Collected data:
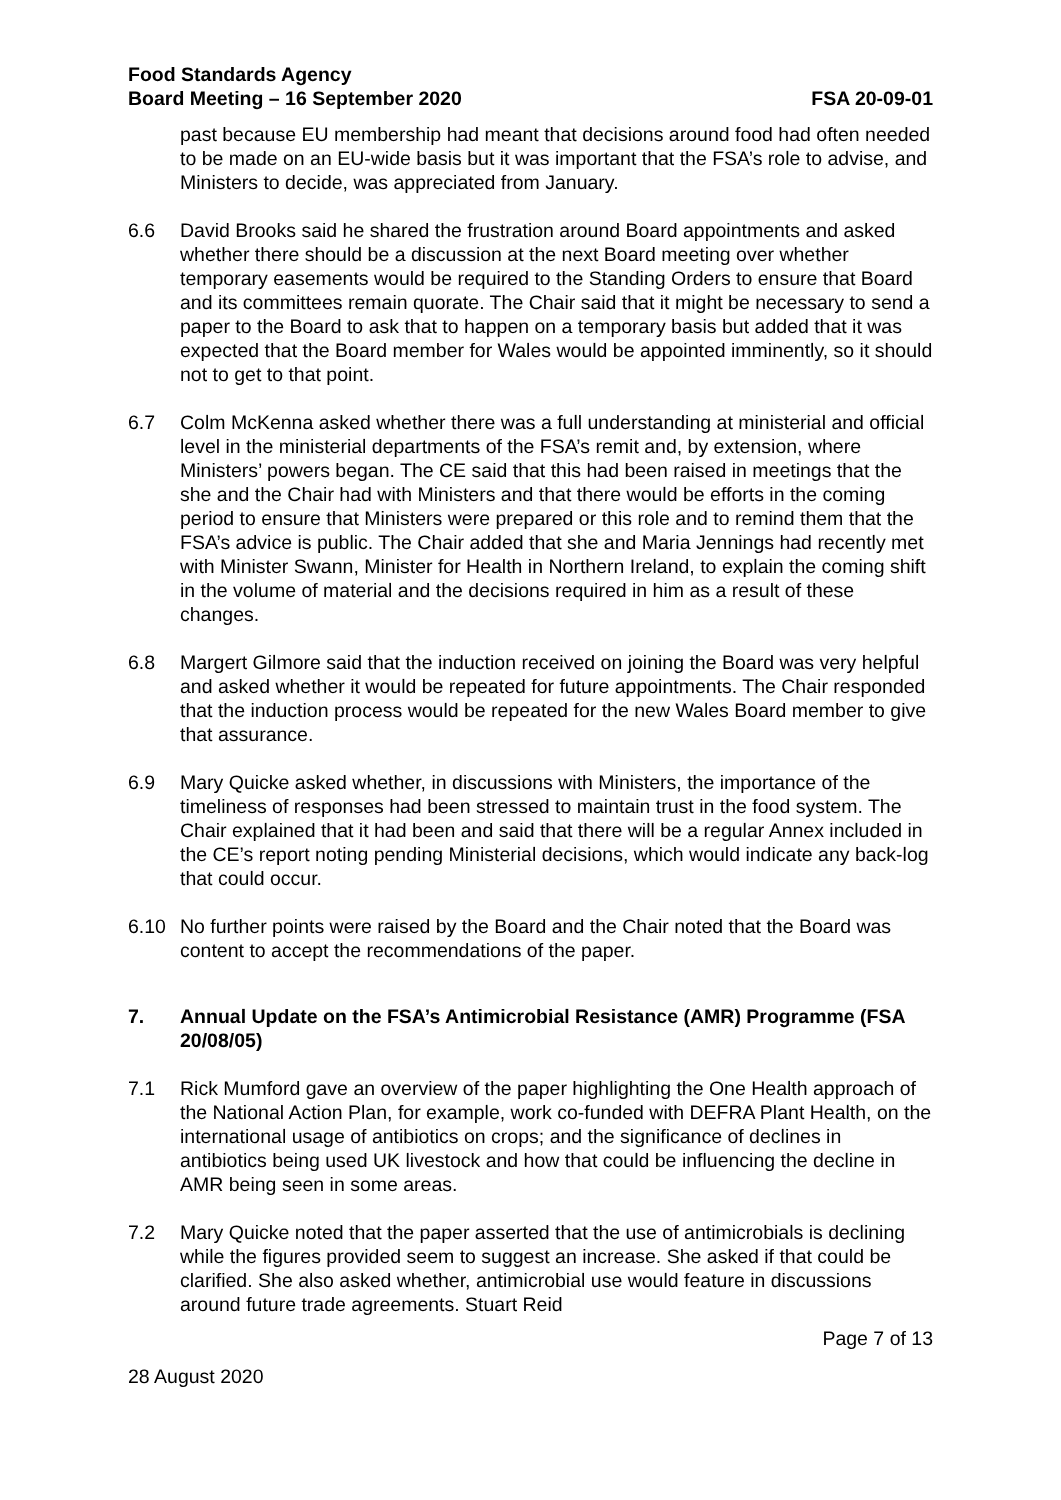Food Standards Agency
Board Meeting – 16 September 2020
FSA 20-09-01
past because EU membership had meant that decisions around food had often needed to be made on an EU-wide basis but it was important that the FSA’s role to advise, and Ministers to decide, was appreciated from January.
6.6 David Brooks said he shared the frustration around Board appointments and asked whether there should be a discussion at the next Board meeting over whether temporary easements would be required to the Standing Orders to ensure that Board and its committees remain quorate. The Chair said that it might be necessary to send a paper to the Board to ask that to happen on a temporary basis but added that it was expected that the Board member for Wales would be appointed imminently, so it should not to get to that point.
6.7 Colm McKenna asked whether there was a full understanding at ministerial and official level in the ministerial departments of the FSA’s remit and, by extension, where Ministers’ powers began. The CE said that this had been raised in meetings that the she and the Chair had with Ministers and that there would be efforts in the coming period to ensure that Ministers were prepared or this role and to remind them that the FSA’s advice is public. The Chair added that she and Maria Jennings had recently met with Minister Swann, Minister for Health in Northern Ireland, to explain the coming shift in the volume of material and the decisions required in him as a result of these changes.
6.8 Margert Gilmore said that the induction received on joining the Board was very helpful and asked whether it would be repeated for future appointments. The Chair responded that the induction process would be repeated for the new Wales Board member to give that assurance.
6.9 Mary Quicke asked whether, in discussions with Ministers, the importance of the timeliness of responses had been stressed to maintain trust in the food system. The Chair explained that it had been and said that there will be a regular Annex included in the CE’s report noting pending Ministerial decisions, which would indicate any back-log that could occur.
6.10 No further points were raised by the Board and the Chair noted that the Board was content to accept the recommendations of the paper.
7. Annual Update on the FSA’s Antimicrobial Resistance (AMR) Programme (FSA 20/08/05)
7.1 Rick Mumford gave an overview of the paper highlighting the One Health approach of the National Action Plan, for example, work co-funded with DEFRA Plant Health, on the international usage of antibiotics on crops; and the significance of declines in antibiotics being used UK livestock and how that could be influencing the decline in AMR being seen in some areas.
7.2 Mary Quicke noted that the paper asserted that the use of antimicrobials is declining while the figures provided seem to suggest an increase. She asked if that could be clarified. She also asked whether, antimicrobial use would feature in discussions around future trade agreements. Stuart Reid
Page 7 of 13
28 August 2020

**YOUR INSTRUCTIONS**. Reproduce the records word for word, please, from their first line up to and including the line that contains "6.9 Mary Quicke", but no pictures.

**TASK ANSWER**.
Food Standards Agency
Board Meeting – 16 September 2020
FSA 20-09-01
past because EU membership had meant that decisions around food had often needed to be made on an EU-wide basis but it was important that the FSA’s role to advise, and Ministers to decide, was appreciated from January.
6.6 David Brooks said he shared the frustration around Board appointments and asked whether there should be a discussion at the next Board meeting over whether temporary easements would be required to the Standing Orders to ensure that Board and its committees remain quorate. The Chair said that it might be necessary to send a paper to the Board to ask that to happen on a temporary basis but added that it was expected that the Board member for Wales would be appointed imminently, so it should not to get to that point.
6.7 Colm McKenna asked whether there was a full understanding at ministerial and official level in the ministerial departments of the FSA’s remit and, by extension, where Ministers’ powers began. The CE said that this had been raised in meetings that the she and the Chair had with Ministers and that there would be efforts in the coming period to ensure that Ministers were prepared or this role and to remind them that the FSA’s advice is public. The Chair added that she and Maria Jennings had recently met with Minister Swann, Minister for Health in Northern Ireland, to explain the coming shift in the volume of material and the decisions required in him as a result of these changes.
6.8 Margert Gilmore said that the induction received on joining the Board was very helpful and asked whether it would be repeated for future appointments. The Chair responded that the induction process would be repeated for the new Wales Board member to give that assurance.
6.9 Mary Quicke asked whether, in discussions with Ministers, the importance of the timeliness of responses had been stressed to maintain trust in the food system. The Chair explained that it had been and said that there will be a regular Annex included in the CE’s report noting pending Ministerial decisions, which would indicate any back-log that could occur.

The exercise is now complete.